VORLIEGENDER TEXT
Dem einfachen Verständnis der Abläufe folgend, ließe sich erklären, dass die Tora die Geschichte lebendig und authentisch wiedergibt: Da sich die Israeliten dessen bis zum späteren Zeitpunkt nicht bewusst waren, und auch nicht sein konnten, blieb ihnen verborgen, dass Bileam der Ursprung des Übels war, bis Mosche es nicht auf Weisung Gʼttes verkündete und damit auch enthüllte.

botschaft Die Bibelwissenschaftlerin Nechama Leibowitz (1905–1997) erkannte in dieser sonderbaren Reihenfolge jedoch eine grundlegende Botschaft, welche die Tora vermitteln möchte: Die Geschichte beginnt bewusst mit den Worten: »Und das Volk fing an, mit den Töchtern Moaws Unzucht zu treiben« (25,1) und nicht mit dem eigentlich vorangehenden Ratschlag Bileams. Damit soll hervorgehoben werden, dass die Israeliten für ihre Taten und Sünden die volle Verantwortung trugen und die Schuld zu übernehmen hatten! Sie konnten sich nicht darauf berufen, irregeleitet und verführt worden zu sein, obwohl dies tatsächlich der Fall war. Denn die Willensfreiheit und die Entscheidungskraft liegen nach wie vor in ihrer Hand.

Oft fühlt sich der Mensch zu schlechten Taten verleitet, sei es durch äußere, sei es durch innere Kräfte, sei es durch auf ihn einwirkende Umstände, schlechte Ratgeber oder sei es kraft der manchmal unwiderstehlich erscheinenden Versuchung. Trotzdem ist er mit den notwendigen Mitteln ausgestattet, diesen Versuchungen standzuhalten und sich gegen sie zu wehren.

Der freie Wille steht dem Menschen stets zur Verfügung, er kann sich der Verantwortung für seine Taten nicht entledigen, sie ruht stets auf ihm. Es heißt: »Das Volk fing an« – es war also das Volk selbst, das sündigte, und kurz darauf wurde es dafür zur Rechenschaft gezogen.

verführer Andererseits, so Leibowitz weiter, entgeht auch der Verführer nicht seiner gerechten Strafe: »Und den Bileam, Sohn des Beor, töteten sie mit dem Schwert« (31,8). Erst jetzt, da den Verursacher seine Strafe ereilte, berichtet die Tora auch explizit, wofür er diese verdiente (16).

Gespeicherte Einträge

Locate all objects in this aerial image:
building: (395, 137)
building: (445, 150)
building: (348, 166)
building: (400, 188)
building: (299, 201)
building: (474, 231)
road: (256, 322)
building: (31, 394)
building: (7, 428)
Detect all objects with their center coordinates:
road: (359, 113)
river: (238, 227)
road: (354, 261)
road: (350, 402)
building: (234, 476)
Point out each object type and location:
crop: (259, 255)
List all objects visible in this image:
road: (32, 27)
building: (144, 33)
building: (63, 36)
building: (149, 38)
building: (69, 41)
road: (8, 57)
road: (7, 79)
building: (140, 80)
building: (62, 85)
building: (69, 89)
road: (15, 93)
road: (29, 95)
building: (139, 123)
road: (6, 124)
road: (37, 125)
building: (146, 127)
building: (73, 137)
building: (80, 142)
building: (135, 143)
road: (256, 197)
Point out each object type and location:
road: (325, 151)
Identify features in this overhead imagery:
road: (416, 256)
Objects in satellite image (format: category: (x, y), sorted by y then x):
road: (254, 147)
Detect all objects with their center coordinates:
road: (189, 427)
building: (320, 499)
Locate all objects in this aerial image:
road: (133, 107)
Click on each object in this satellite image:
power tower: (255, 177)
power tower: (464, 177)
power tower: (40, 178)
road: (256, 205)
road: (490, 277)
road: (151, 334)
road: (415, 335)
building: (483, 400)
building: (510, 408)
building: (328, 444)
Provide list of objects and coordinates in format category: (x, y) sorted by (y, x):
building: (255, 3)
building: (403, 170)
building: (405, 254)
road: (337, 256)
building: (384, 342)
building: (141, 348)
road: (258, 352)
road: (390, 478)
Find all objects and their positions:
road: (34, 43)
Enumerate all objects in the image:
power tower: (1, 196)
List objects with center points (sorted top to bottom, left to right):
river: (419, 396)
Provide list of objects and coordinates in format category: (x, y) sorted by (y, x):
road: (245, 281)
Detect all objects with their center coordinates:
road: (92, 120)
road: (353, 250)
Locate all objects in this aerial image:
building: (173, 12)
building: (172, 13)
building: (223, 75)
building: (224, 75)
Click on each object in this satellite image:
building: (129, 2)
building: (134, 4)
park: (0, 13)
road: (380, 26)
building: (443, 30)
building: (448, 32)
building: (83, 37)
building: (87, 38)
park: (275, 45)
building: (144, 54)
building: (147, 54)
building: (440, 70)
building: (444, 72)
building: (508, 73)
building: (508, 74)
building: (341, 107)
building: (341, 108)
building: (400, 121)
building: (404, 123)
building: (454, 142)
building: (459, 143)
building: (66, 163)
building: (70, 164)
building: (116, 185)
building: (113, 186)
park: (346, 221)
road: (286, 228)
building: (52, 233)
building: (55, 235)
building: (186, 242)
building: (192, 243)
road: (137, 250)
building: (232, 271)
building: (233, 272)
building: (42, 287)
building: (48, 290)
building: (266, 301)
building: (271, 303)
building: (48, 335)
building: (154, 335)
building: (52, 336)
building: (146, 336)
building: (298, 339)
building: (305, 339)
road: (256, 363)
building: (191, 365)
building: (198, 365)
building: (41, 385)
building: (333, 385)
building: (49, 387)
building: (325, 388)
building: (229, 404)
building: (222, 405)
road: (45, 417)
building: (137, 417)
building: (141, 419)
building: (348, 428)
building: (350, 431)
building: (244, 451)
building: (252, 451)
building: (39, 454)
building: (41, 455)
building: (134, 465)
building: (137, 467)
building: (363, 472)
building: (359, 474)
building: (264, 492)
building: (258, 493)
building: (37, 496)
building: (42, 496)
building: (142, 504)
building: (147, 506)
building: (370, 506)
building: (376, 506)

ÜBUNGSAUFGABEN
1/ Wandle die Einträge vom Anfang bis einschließlich der Zeile mit „building: (234, 476)“ in eine JSON-Liste von Zeichenketten um, mit einer Zeichenkette pro Zeile und ohne Leerzeilen.
2/ Führe den Text über Nechama Leibowitz' Deutung der Schuld der Israeliten fort.

SCHRIFTLICHE ANTWORTEN
1/
[
  "Locate all objects in this aerial image:",
  "building: (395, 137)",
  "building: (445, 150)",
  "building: (348, 166)",
  "building: (400, 188)",
  "building: (299, 201)",
  "building: (474, 231)",
  "road: (256, 322)",
  "building: (31, 394)",
  "building: (7, 428)",
  "Detect all objects with their center coordinates:",
  "road: (359, 113)",
  "river: (238, 227)",
  "road: (354, 261)",
  "road: (350, 402)",
  "building: (234, 476)"
]

2/
Es handelt sich also um zwei Botschaften, die parallel angebracht werden: einerseits, die Verantwortung eines jeden für seine und ihre Taten zu betonen, unabhängig von Gründen und Ursachen, Ausreden und Entschuldigungen für diese – andererseits der Vollzug der Gerechtigkeit auch am Verführer, der an der Situation nicht unbeteiligt ist und dem für seinen Teil und seine Mitverantwortung seine gerechte Strafe »zusteht«. Es steht also alles am rechten Platz geschrieben.

Die Frage der Verantwortlichkeit eines Anstifters und eines Verführten stellt sich auch ganz konkret im täglichen Leben. Die Mischna in Baba Kama (59b) konstatiert: Wer einen Brand stiftet durch unverantwortliche Menschen (wie zum Beispiel Minderjährige), kann von einem menschlichen Gericht nicht belangt werden, vom himmlischen jedoch schon. Wenn dies aber durch einen verständigen und selbstverantwortlichen Menschen ge­schieht, so ist dieser Verständige selbst schuldig und kann vor Gericht zur Verantwortung gezogen werden.

RECHENSCHAFT Der Talmud (Kidduschin 42b–43a) greift diese Thematik auf und hinterfragt: Warum wird hier nicht das sonst übliche Prinzip angewandt, dass der Bote eines Menschen wie er selbst zu betrachten ist, was bedeuten würde, dass nicht der Gesandte, sondern der Entsender zur Rechenschaft zu ziehen wäre?

Antwort des Talmuds: »Es gibt keine Gesandtschaft für eine schlechte Tat.« Warum das so ist, begründet der Talmud mit einfacher Logik: »Die Worte des Meisters und die Worte des Schülers – auf welche Worte soll gehört werden?« Dies bedeutet: Da Gʼtt (im Beispiel »der Meister«) den Menschen schon angewiesen hat, eine bestimmte Tat nicht zu begehen, da sie in Seinen Augen schlecht ist, kann man sich nicht darauf berufen, von einem Menschen (im Beispiel »der Schüler«) eine andere Anweisung erhalten zu haben.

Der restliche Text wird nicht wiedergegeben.